List operators on files in shell ? (updated)

November 11th, 2006 by lucas

I often need to do list-like operations on files in shell, for example:

  • substract lines in one file from the lines in another file
  • add lines from two lines, suppressing duplicates
  • keep only lines which are not in both files
  • keep only lines which are in both files
  • etc

Such operations are easy to do with a combination of sort, uniq, cut, diff, etc. But they are so basic operations that it is a bit annoying to write the small shell script each time I need to do one of them.

Isn’t there a tool out there already providing all of them ?

Also, it would be great if such operations could be achieved considering only the first n characters or words (a bit like uniq -w, or the removed uniq -W option). It would be an easy way to do :

i1 c1
i2 c2
i3 c3
i4 c4

minus

i2
i4

Comments are opened.

Update: many people pointed me to moreutils‘ combine. It looks good, bug not exactly what I need, so I filed wishlist bugs #398187 (combine: provide aliases for set theory operators) and #398193 (combine: allow to compare only on a subset of the lines). I won’t have time to provide patches, so if somebody want to work on them …. :-)

7 Responses to “List operators on files in shell ? (updated)”

  1. Guillaume wrote on 11/11/06 at 4:23 pm :

    The comm command should be a step forward.

  2. lucas wrote on 11/11/06 at 4:42 pm :

    It is, thank you, but it still doesn’t allow to limit the comparison to the first n chars/words…

  3. Raphael Hertzog wrote on 11/11/06 at 5:49 pm :

    You should checkout the package “moreutils” of Joey Hess, it contains the “combine” command: “combine file1 and file2″, “combine file1 not file2″, etc.

  4. Damien wrote on 11/11/06 at 6:46 pm :

    Why not make a simple script ? In Ruby it shouldn’t be so hard…

  5. Colin Watson wrote on 11/11/06 at 6:47 pm :

    The join(1) command can do some of this, and can be told to act on only certain fields.
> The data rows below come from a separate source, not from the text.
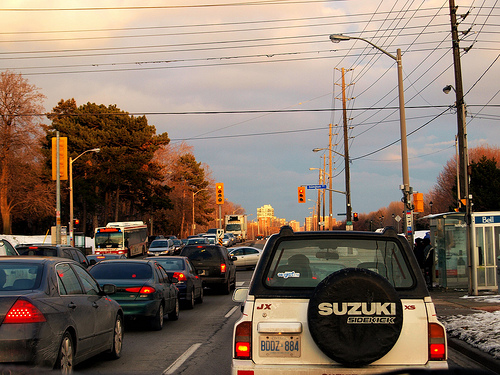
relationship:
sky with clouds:
[0, 6, 498, 198] [3, 6, 155, 51]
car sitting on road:
[228, 225, 450, 375] [114, 282, 230, 371]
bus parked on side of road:
[91, 221, 149, 258] [14, 210, 454, 280]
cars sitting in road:
[2, 244, 231, 361] [4, 252, 494, 374]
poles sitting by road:
[321, 117, 484, 202] [23, 156, 455, 338]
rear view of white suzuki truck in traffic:
[192, 220, 477, 375] [72, 189, 498, 375]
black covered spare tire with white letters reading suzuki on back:
[306, 265, 401, 375] [213, 224, 483, 375]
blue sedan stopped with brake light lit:
[0, 267, 84, 352] [12, 296, 34, 375]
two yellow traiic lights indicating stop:
[202, 173, 315, 230] [180, 158, 310, 283]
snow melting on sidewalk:
[452, 306, 499, 353] [187, 335, 497, 375]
  6. Anonymous wrote on 11/11/06 at 8:21 pm :

    I second the recommendation for “moreutils”.

  7. Rocco Stanzione wrote on 11/12/06 at 9:38 am :

    Try this. Seemed like an interesting problem, and something I deal with a lot too, so I wrote this up. Testing was pretty tedious, but I tested scenarios I could think of. Let me know if something’s broken or if you think it should do more or behave differently.